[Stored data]

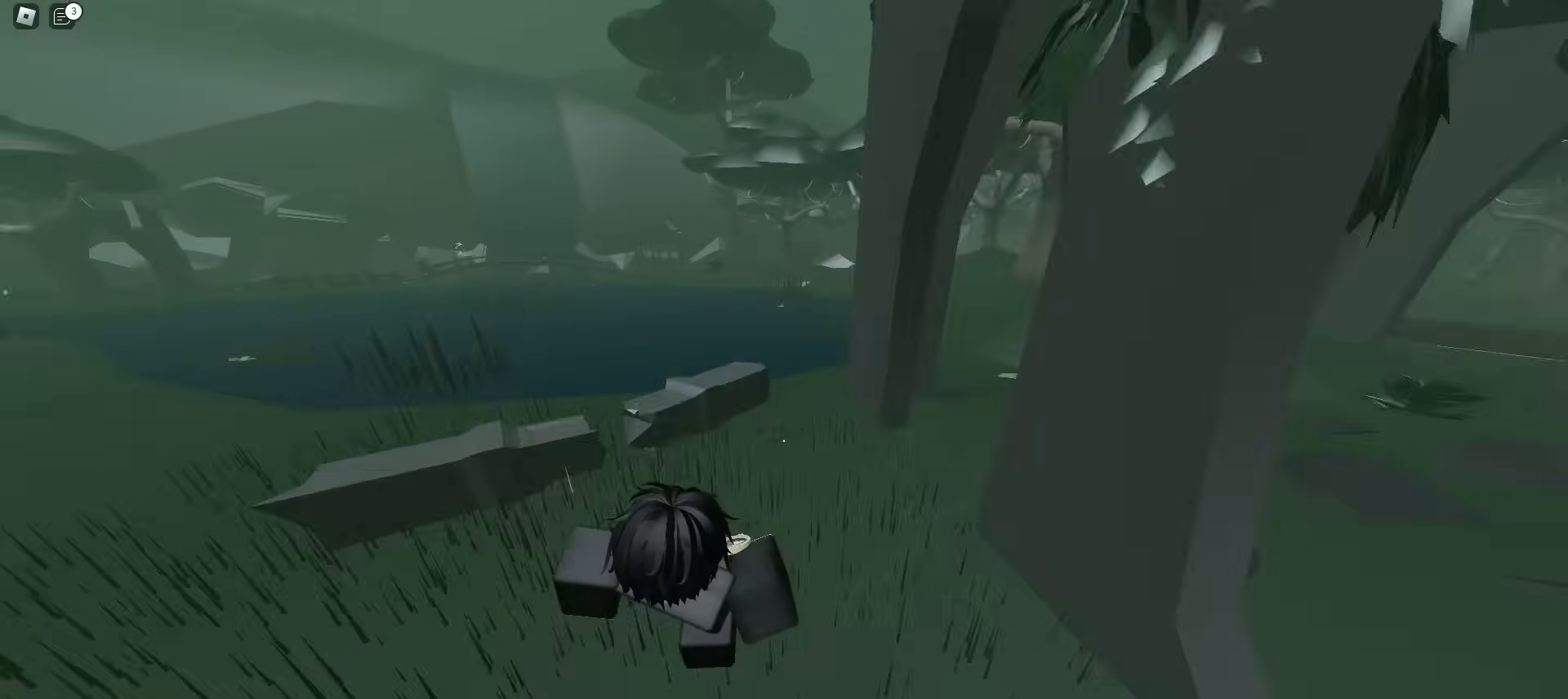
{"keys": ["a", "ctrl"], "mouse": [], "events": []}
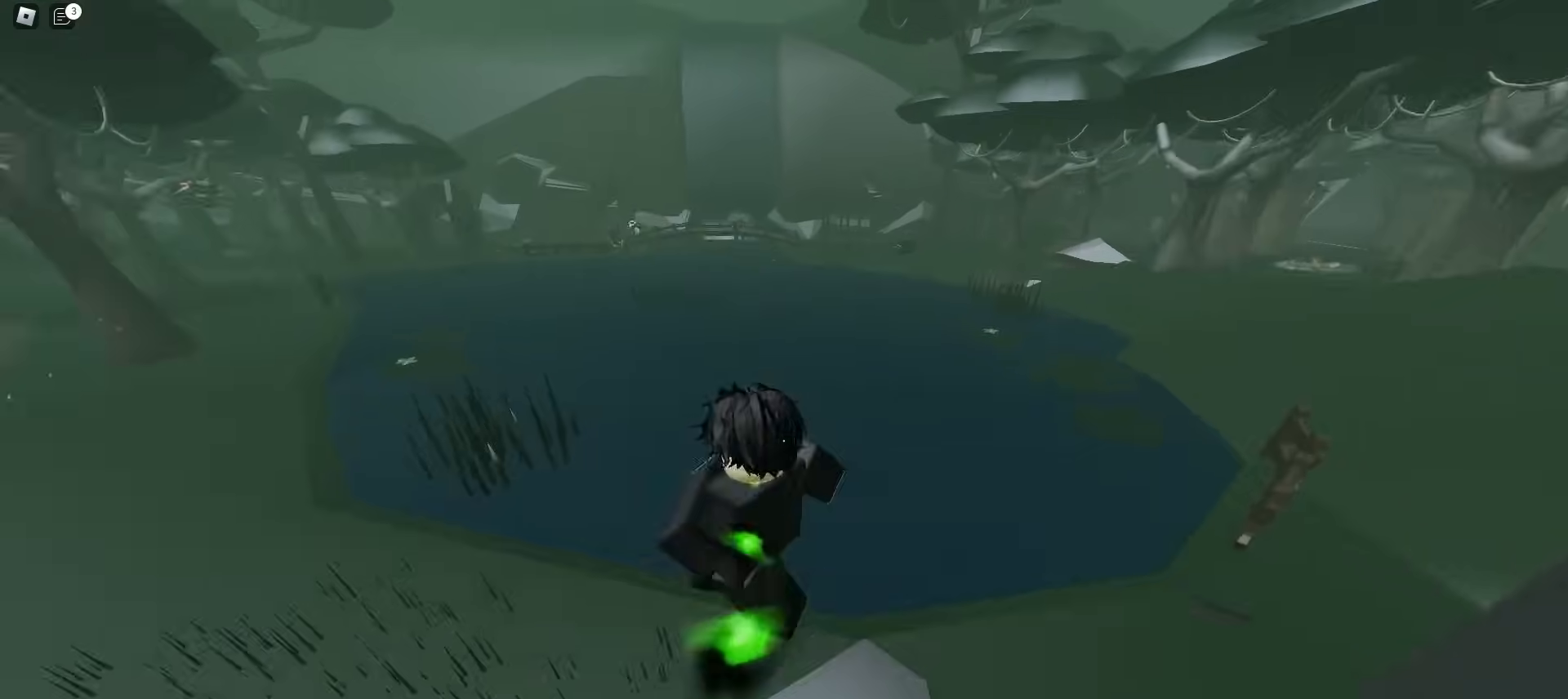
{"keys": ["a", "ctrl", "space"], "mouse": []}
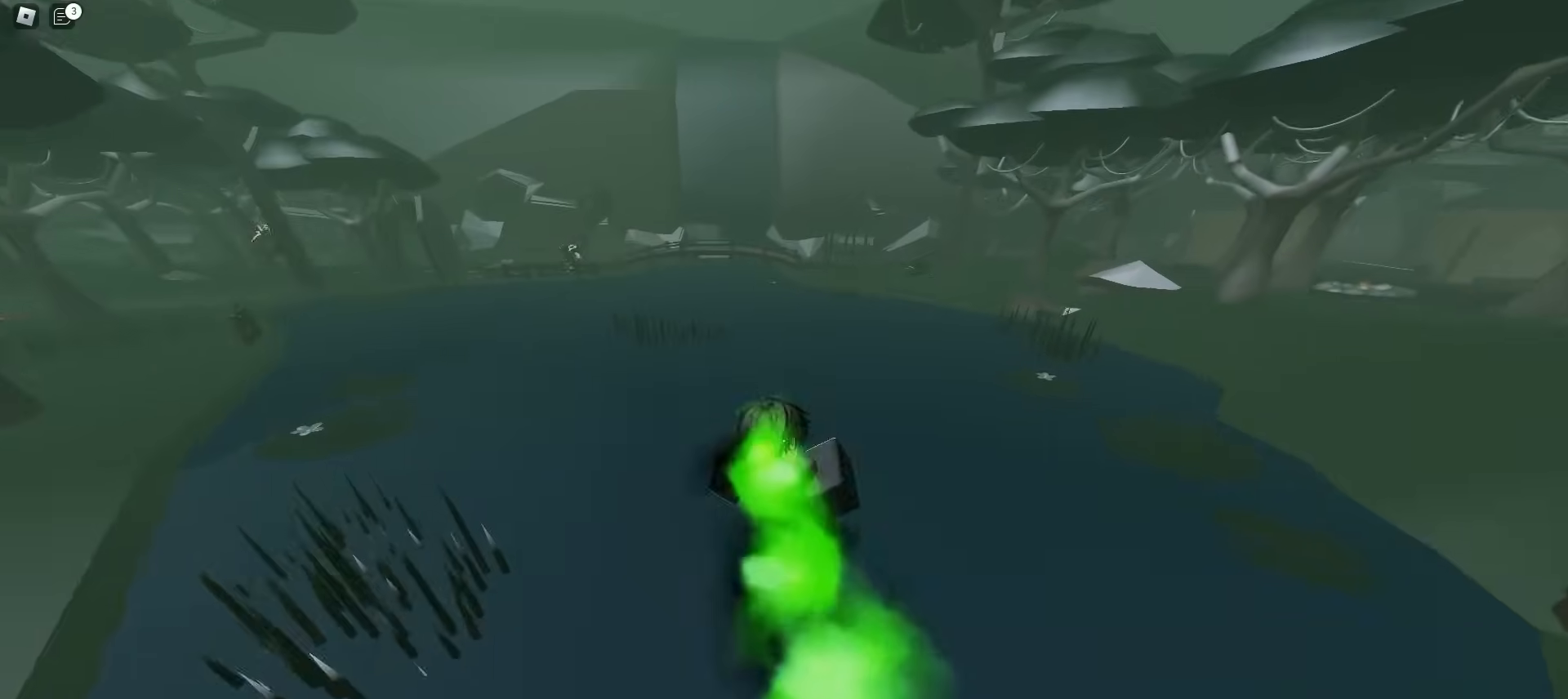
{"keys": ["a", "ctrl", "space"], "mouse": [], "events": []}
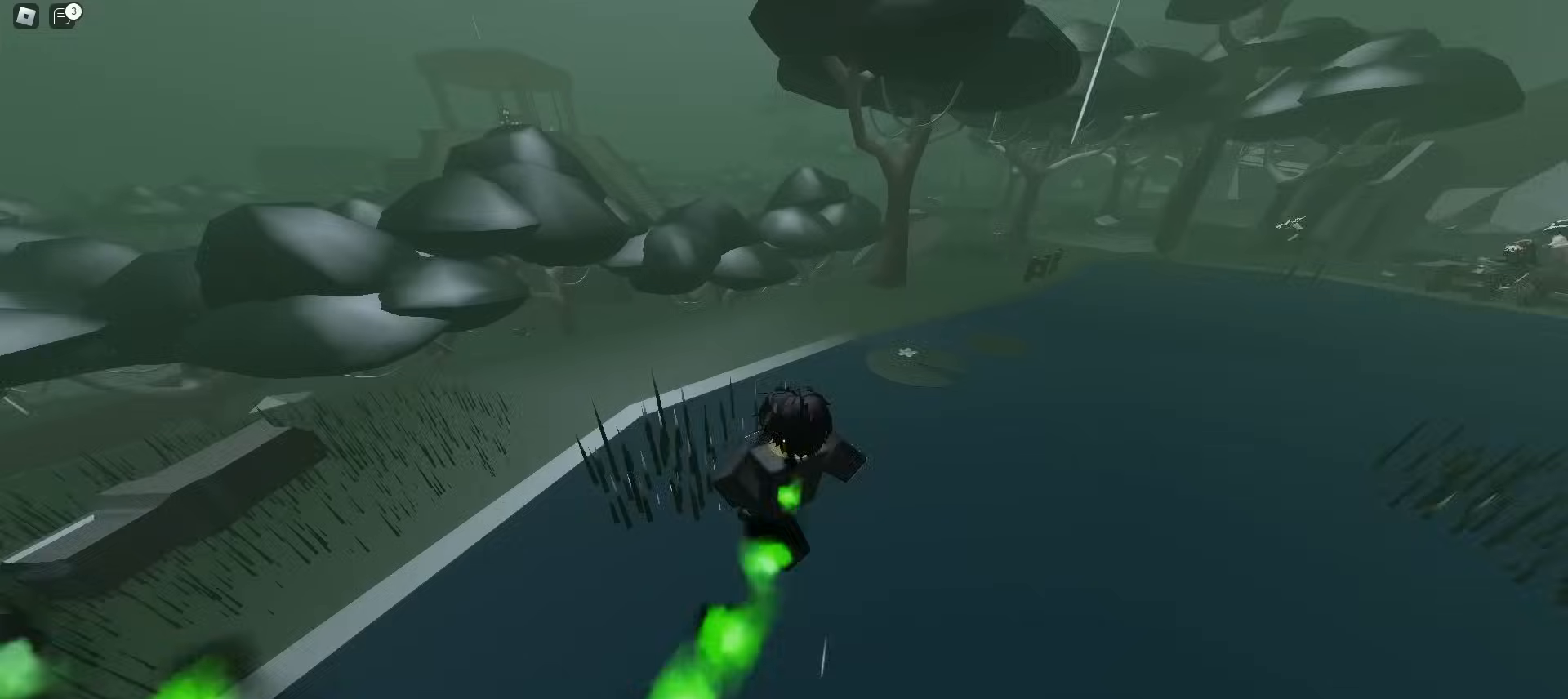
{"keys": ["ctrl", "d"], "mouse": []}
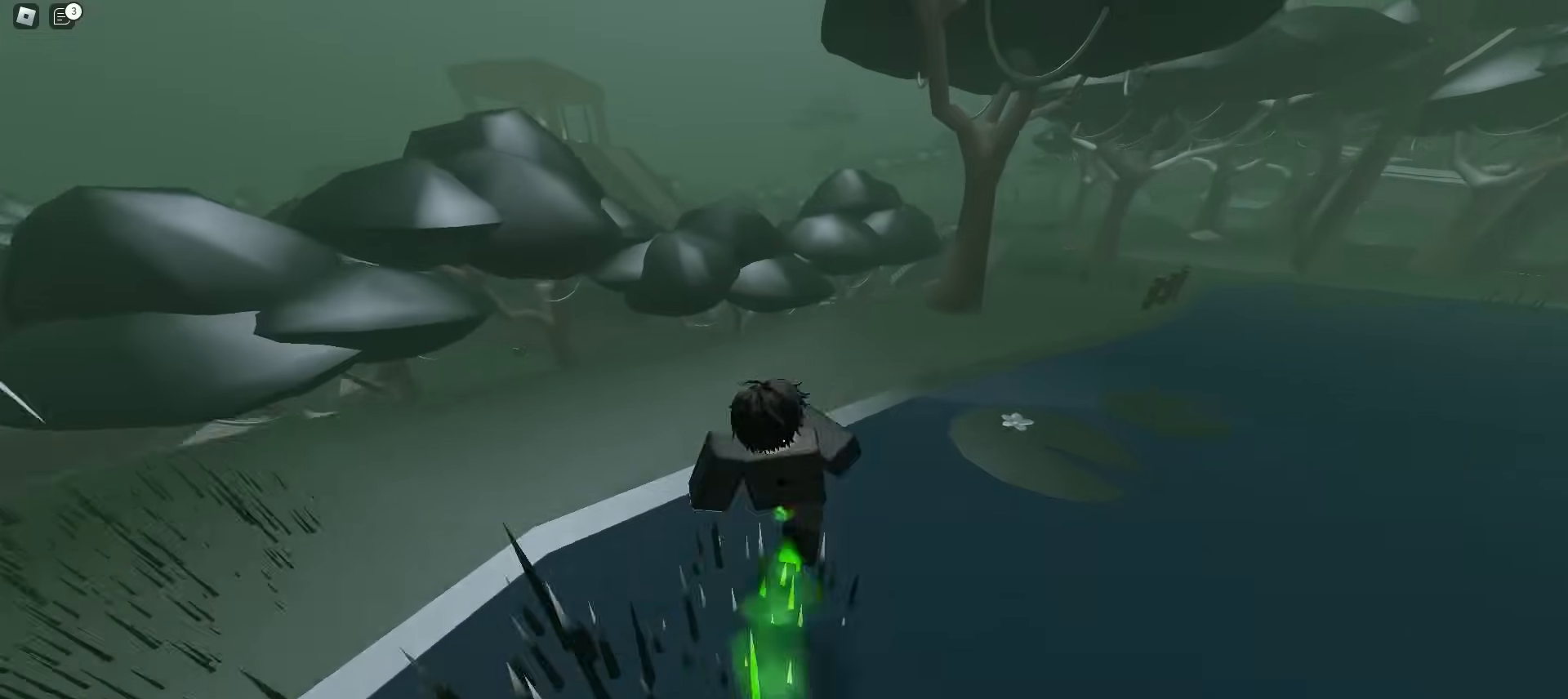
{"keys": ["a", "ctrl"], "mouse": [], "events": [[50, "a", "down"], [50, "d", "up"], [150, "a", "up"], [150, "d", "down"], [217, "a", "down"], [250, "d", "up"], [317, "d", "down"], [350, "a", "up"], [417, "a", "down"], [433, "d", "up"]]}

▶ EXERCISE AIM: The result should be all the records, retyped exactly, with no pictures among them.

▶ EXPECTED ANSWER:
{"keys": ["a", "ctrl"], "mouse": [], "events": []}
{"keys": ["a", "ctrl", "space"], "mouse": []}
{"keys": ["a", "ctrl", "space"], "mouse": [], "events": []}
{"keys": ["ctrl", "d"], "mouse": []}
{"keys": ["a", "ctrl"], "mouse": [], "events": [[50, "a", "down"], [50, "d", "up"], [150, "a", "up"], [150, "d", "down"], [217, "a", "down"], [250, "d", "up"], [317, "d", "down"], [350, "a", "up"], [417, "a", "down"], [433, "d", "up"]]}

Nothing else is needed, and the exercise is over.